→ **取り組む課題**: Z1-Rのアッパーカウルのフレームマウント化を扱った以下の文章を、最後の文の後から書き継いでください。

→ **提示文章**:
こんばんは、サンクチュアリー本店の中村です。
”まだご紹介できてないRCMシリーズ” ですが・・・
まだ一度もご紹介できてない車両が数台あるものの 画像の撮り溜めの関係から
一端封印させて頂きまして、途中経過の車両も混ぜつつ更新したいと思います。
今回は前置き控え目にて
RCMー499 KZ900のオーナーである、神奈川県在住の H・Mさんから
新たに2台目を製作したいと承りました、RCMー568(その2)です!
このRCM-568もアッパーカウルをフレームマウント化しているZ1-R・・・
Z1-R最大の泣きどころ、問題個所とも言えるメーター回りを含めたフロントの
マスク回り重量は相当な重さで、中村自身 今から35年も前に我が愛機Z1-Rで
高速を走行していた際にフロント回りが振られてそれが中々収束できずに、あわや
転倒?と言う恐い経験をした事があります。
Z1-Rのノーマルメーターとビキニカウル回りは、毎回言ってますが 例えるなら
ママチャリのかご満載で突っ走ってる様な状態ですから、とにかく安定感がない。
だからこのアッパーカウルのフレームマウント化は Z1-Rのハンドリング性能を
激変させる有効な手法なんです。
ハンドリングはバツグンに良くなるんですが、問題は見た目でして・・・
左右にハンドルを切ってもカウルは前を向いたまま動きませんから、当然ながら
マスターシリンダーのレバーがカウルに思いっきり食い込みます。

→ **提供資料**:
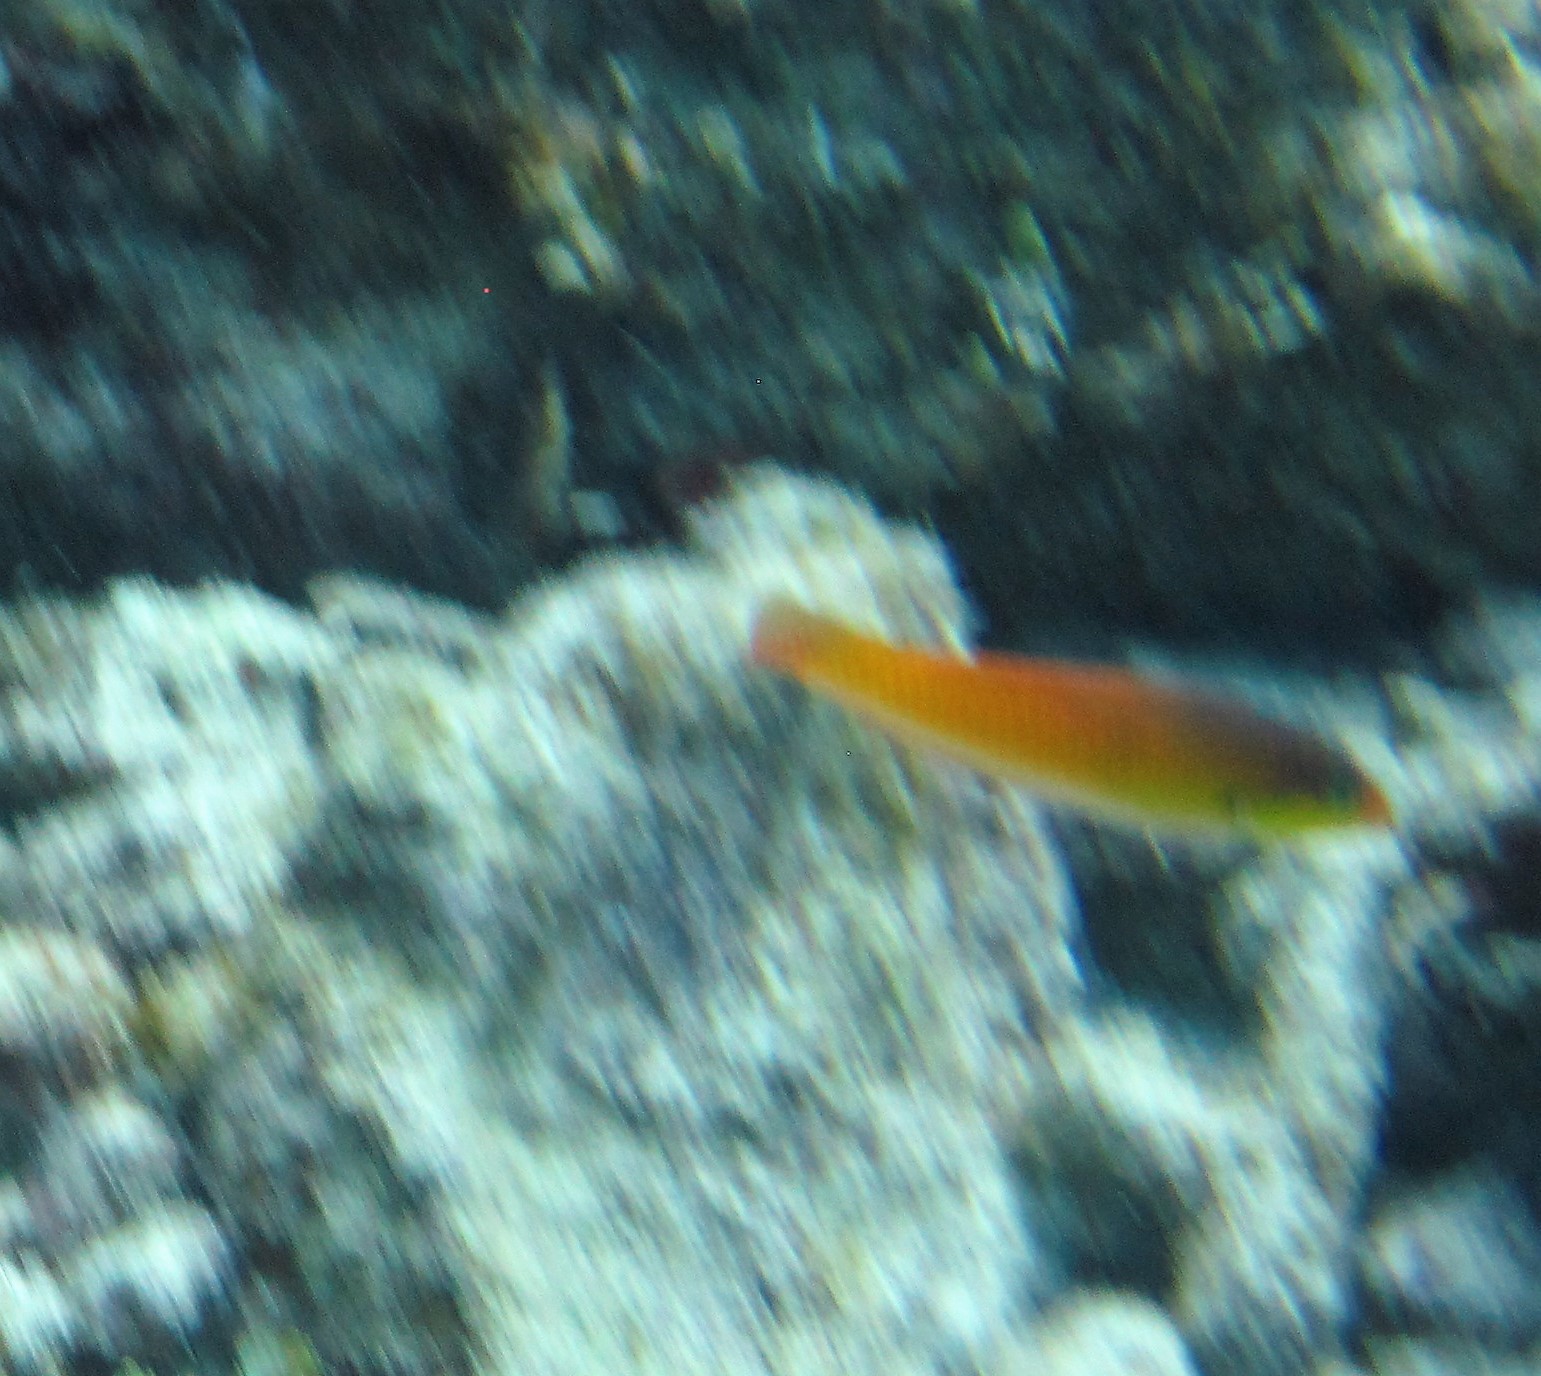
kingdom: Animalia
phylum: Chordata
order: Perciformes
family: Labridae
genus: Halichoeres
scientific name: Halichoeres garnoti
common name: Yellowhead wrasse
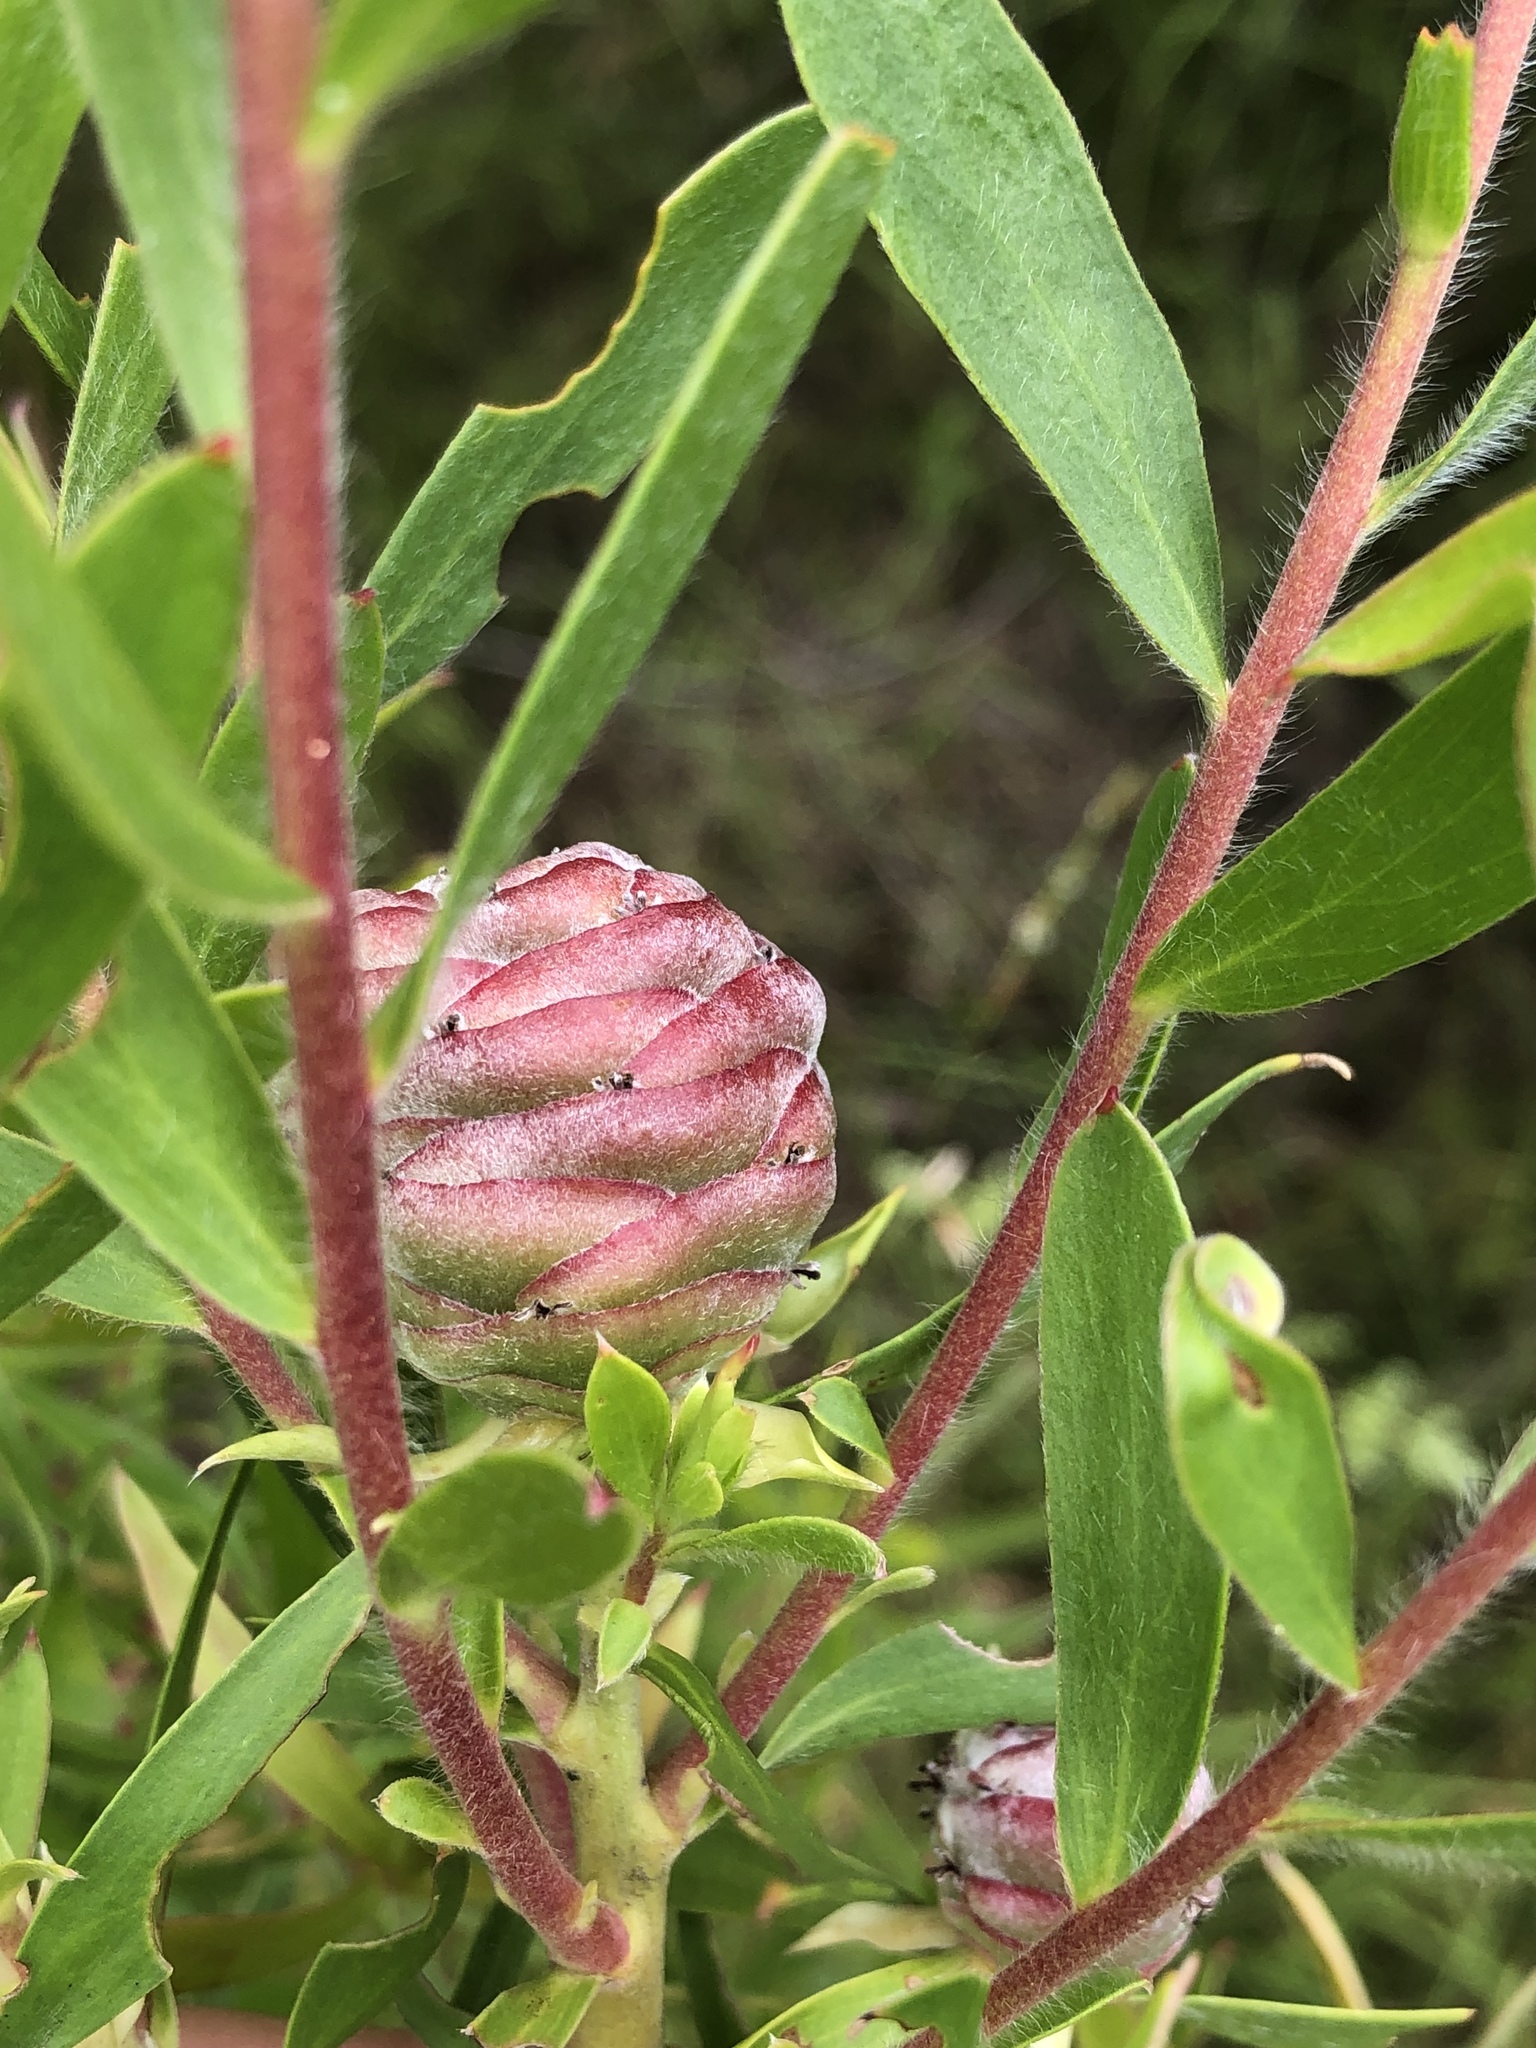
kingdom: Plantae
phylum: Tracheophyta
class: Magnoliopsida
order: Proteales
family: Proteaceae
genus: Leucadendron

...

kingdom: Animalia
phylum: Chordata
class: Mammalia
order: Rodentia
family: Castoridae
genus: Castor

→ **解決済み課題**:
それを避けるべく カウルの取り付け位置を少し前に出すのですが、あんまり前に
出してしまうと バランスの崩れたカッコ悪いシルエットになってしまう・・・
だからそこを絶妙な位置に持って来るのが 腕の見せどころでもあるんです (^^)v
カウルを少し前に出すだけでは足りず、左右レバーを避ける様 ナックルの”えぐり”を
少し深い形状にカットする事に。
ここも適当に こんなもんだろ的なカットをすると(何かイマイチだな・・・)なんて
事になりがちなんで、実は意外と慎重に進めます。
RCMらしく均整の取れた自然なフォルムにする為、まずはラフスケッチでラインを
書いてから 一歩俯瞰し、よ~く見てからカットして行きます。
カウル本体は ほんの僅かだけ前に出た位置で取り付けられますが、そのわずかな
位置の違いでメーターが収納されるスペースにも余裕が生まれ、このあと取り付け
されるオリジナル3連メーターがきれいに収納されると言う利点もあります。
もちろんそのメーターもフレームマウント用のブラケットに取り付けされますから
ステアリング回りは殆ど装備が取り付けされず、ストレスフリーなハンドリングが
実現されます。
足回りの方はと言うと、今回このRCM-568に採用されるのは イタリアの名門
O・Zレーシングのマグネシウムホイール CATTIVA(カティーバ)・・・
それをオリジナルでゴールドに塗装したもの。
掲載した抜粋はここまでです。